A Polícia Militar também investiu em novas armas, mas a situação orçamentária parece diversa. Apesar de ter um fundo maior, a rubrica de modernização conta com R$28 milhões. Para efeitos comparativos, a rubrica de “redução da criminalidade” da Polícia Civil, que comprou os fuzis israelenses, tem R$41milhões disponíveis. Mesmo com os recursos mais escassos, em 2024, a PM abandonou um projeto que custou R$3 milhões em 2019: o das câmeras corporais.
Com o argumento de que ia pesquisar novas alternativas tecnológicas, o estado foi cobrado quanto à medida, pioneira no Brasil e hoje na contramão da tendência. No final de setembro, recebeu um prazo de 90 dias para se manifestar à Justiça sobre o tema. No ano passado, já havia perdido uma ação sobre um excesso cometido por um PM. A sentença foi taxativa: as imagens teriam sido fundamentais para esclarecer o ocorrido.
Oficiais bem pagos e praças com carreira travada
Por trás do outdoor de “Estado mais seguro” e de “Polícia mais segura”, o governo bolsonarista produz outra contradição: Jorginho Mello se diz defensor da atividade policial, mas ergueu um muro entre os praças e os oficiais.

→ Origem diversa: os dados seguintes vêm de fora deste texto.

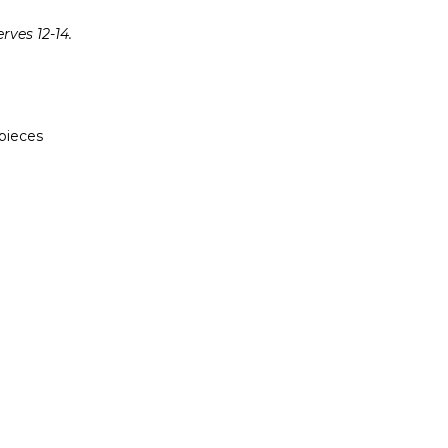
ves 12-14.
 pieces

Enquanto um oficial inicia a carreira com salário de R$19.440, esta é a remuneração de um praça em fim de carreira. O abismo aumenta quando se observa o plano de carreira das categorias: enquanto o oficialato sobe os degraus naturalmente, com base no tempo, os praças precisam fazer concursos, com vagas reduzidas e testes competitivos.
Estes testes, pela alta concorrência, fizeram surgir os cursinhos. Em um deles um dos oficiais de carreira que integra a comissão de reformulação da carreira atua como professor. “Esse cenário revela um sistema interno marcado por conflito de interesses, controle hierárquico desmedido e uma cultura institucional que favorece o privilégio e a perpetuação de poder dos oficiais”, disse um militar, sob condição de anonimato.
A chacina que aconteceu no Rio de Janeiro também traz medo e instabilidade a profissionais da categoria. Na quarta-feira, o governador Jorginho Mello prestou solidariedade aos agentes de segurança mortos na operação, mas também ofereceu ajuda ao estado que convive com o crime organizado.
A página do PL-SC no Instagram publicou uma imagem do governador, com a postura ereta e um perfil altivo, aplicada sobre policiais fardados. O texto reforçava que Santa Catarina estava “em ação pelo Brasil”. Na legenda, críticas ao presidente Lula e uma frase: “com a melhor segurança pública do Brasil, estamos prontos para combater a criminalidade”.